Records for processing -
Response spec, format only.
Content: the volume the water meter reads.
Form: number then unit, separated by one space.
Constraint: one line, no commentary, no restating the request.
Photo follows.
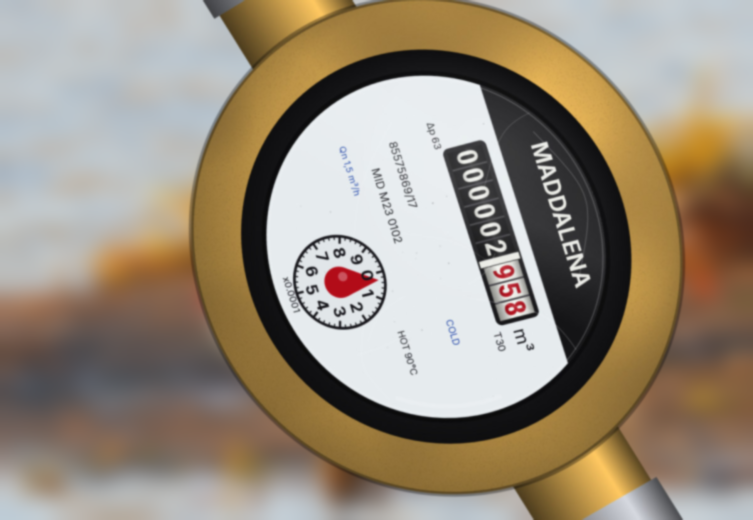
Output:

Task prompt -
Can you return every line of the items above verbatim, leaving out the pictures?

Your response -
Response spec, format only.
Content: the volume the water meter reads.
Form: number then unit, separated by one space.
Constraint: one line, no commentary, no restating the request.
Photo follows.
Output:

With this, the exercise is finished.